Data for processing:
<<<<
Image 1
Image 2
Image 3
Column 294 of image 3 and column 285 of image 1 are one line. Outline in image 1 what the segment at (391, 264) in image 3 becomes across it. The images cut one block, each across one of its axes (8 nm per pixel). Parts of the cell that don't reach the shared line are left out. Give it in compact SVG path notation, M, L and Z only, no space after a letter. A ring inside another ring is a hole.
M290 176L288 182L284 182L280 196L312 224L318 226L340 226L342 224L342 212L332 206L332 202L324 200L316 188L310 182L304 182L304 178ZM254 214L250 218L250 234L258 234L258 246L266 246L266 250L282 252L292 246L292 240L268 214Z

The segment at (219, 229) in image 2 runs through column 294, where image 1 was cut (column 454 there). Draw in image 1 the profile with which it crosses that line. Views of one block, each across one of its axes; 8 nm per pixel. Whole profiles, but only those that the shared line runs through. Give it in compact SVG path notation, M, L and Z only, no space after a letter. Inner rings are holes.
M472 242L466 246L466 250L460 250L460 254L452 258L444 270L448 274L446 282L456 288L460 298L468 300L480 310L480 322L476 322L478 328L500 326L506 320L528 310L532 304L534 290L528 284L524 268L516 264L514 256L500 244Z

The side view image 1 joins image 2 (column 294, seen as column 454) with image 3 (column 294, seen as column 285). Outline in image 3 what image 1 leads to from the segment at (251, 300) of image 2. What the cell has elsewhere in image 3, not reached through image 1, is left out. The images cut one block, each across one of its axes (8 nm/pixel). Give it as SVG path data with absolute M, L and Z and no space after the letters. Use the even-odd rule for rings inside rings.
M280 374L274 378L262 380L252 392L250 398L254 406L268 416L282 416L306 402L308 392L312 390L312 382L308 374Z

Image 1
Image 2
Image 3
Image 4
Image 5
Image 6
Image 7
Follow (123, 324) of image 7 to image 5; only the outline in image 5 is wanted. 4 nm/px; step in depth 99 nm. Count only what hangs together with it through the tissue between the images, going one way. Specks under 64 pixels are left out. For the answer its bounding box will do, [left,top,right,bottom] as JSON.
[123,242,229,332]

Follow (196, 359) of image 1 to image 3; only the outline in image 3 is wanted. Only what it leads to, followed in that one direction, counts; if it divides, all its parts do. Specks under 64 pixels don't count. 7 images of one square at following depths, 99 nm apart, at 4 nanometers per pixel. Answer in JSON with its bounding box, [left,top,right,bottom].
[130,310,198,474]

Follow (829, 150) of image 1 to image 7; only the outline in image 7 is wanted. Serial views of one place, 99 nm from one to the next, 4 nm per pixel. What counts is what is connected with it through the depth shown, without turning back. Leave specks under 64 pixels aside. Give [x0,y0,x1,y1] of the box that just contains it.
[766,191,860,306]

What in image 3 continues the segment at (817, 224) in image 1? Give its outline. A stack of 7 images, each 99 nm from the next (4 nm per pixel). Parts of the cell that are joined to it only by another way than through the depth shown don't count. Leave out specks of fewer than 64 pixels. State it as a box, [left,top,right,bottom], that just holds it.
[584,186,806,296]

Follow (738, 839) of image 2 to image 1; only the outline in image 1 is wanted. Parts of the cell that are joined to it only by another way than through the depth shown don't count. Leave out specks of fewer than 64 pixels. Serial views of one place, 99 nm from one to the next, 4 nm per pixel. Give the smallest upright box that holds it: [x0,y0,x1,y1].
>>>>
Exercise aim:
Each line in the listing needs to be copied exactly.

Exercise output:
Image 1
Image 2
Image 3
Column 294 of image 3 and column 285 of image 1 are one line. Outline in image 1 what the segment at (391, 264) in image 3 becomes across it. The images cut one block, each across one of its axes (8 nm per pixel). Parts of the cell that don't reach the shared line are left out. Give it in compact SVG path notation, M, L and Z only, no space after a letter. A ring inside another ring is a hole.
M290 176L288 182L284 182L280 196L312 224L318 226L340 226L342 224L342 212L332 206L332 202L324 200L316 188L310 182L304 182L304 178ZM254 214L250 218L250 234L258 234L258 246L266 246L266 250L282 252L292 246L292 240L268 214Z

The segment at (219, 229) in image 2 runs through column 294, where image 1 was cut (column 454 there). Draw in image 1 the profile with which it crosses that line. Views of one block, each across one of its axes; 8 nm per pixel. Whole profiles, but only those that the shared line runs through. Give it in compact SVG path notation, M, L and Z only, no space after a letter. Inner rings are holes.
M472 242L466 246L466 250L460 250L460 254L452 258L444 270L448 274L446 282L456 288L460 298L468 300L480 310L480 322L476 322L478 328L500 326L506 320L528 310L532 304L534 290L528 284L524 268L516 264L514 256L500 244Z

The side view image 1 joins image 2 (column 294, seen as column 454) with image 3 (column 294, seen as column 285). Outline in image 3 what image 1 leads to from the segment at (251, 300) of image 2. What the cell has elsewhere in image 3, not reached through image 1, is left out. The images cut one block, each across one of its axes (8 nm/pixel). Give it as SVG path data with absolute M, L and Z and no space after the letters. Use the even-odd rule for rings inside rings.
M280 374L274 378L262 380L252 392L250 398L254 406L268 416L282 416L306 402L308 392L312 390L312 382L308 374Z

Image 1
Image 2
Image 3
Image 4
Image 5
Image 6
Image 7
Follow (123, 324) of image 7 to image 5; only the outline in image 5 is wanted. 4 nm/px; step in depth 99 nm. Count only what hangs together with it through the tissue between the images, going one way. Specks under 64 pixels are left out. For the answer its bounding box will do, [left,top,right,bottom] as JSON.
[123,242,229,332]

Follow (196, 359) of image 1 to image 3; only the outline in image 3 is wanted. Only what it leads to, followed in that one direction, counts; if it divides, all its parts do. Specks under 64 pixels don't count. 7 images of one square at following depths, 99 nm apart, at 4 nanometers per pixel. Answer in JSON with its bounding box, [left,top,right,bottom].
[130,310,198,474]

Follow (829, 150) of image 1 to image 7; only the outline in image 7 is wanted. Serial views of one place, 99 nm from one to the next, 4 nm per pixel. What counts is what is connected with it through the depth shown, without turning back. Leave specks under 64 pixels aside. Give [x0,y0,x1,y1] of the box that just contains it.
[766,191,860,306]

What in image 3 continues the segment at (817, 224) in image 1? Give its outline. A stack of 7 images, each 99 nm from the next (4 nm per pixel). Parts of the cell that are joined to it only by another way than through the depth shown don't count. Leave out specks of fewer than 64 pixels. State it as a box, [left,top,right,bottom], that just holds it.
[584,186,806,296]

Follow (738, 839) of image 2 to image 1; only the outline in image 1 is wanted. Parts of the cell that are joined to it only by another way than through the depth shown don't count. Leave out specks of fewer than 64 pixels. Serial views of one place, 99 nm from one to the next, 4 nm per pixel. Give the smallest upright box that holds it: [x0,y0,x1,y1].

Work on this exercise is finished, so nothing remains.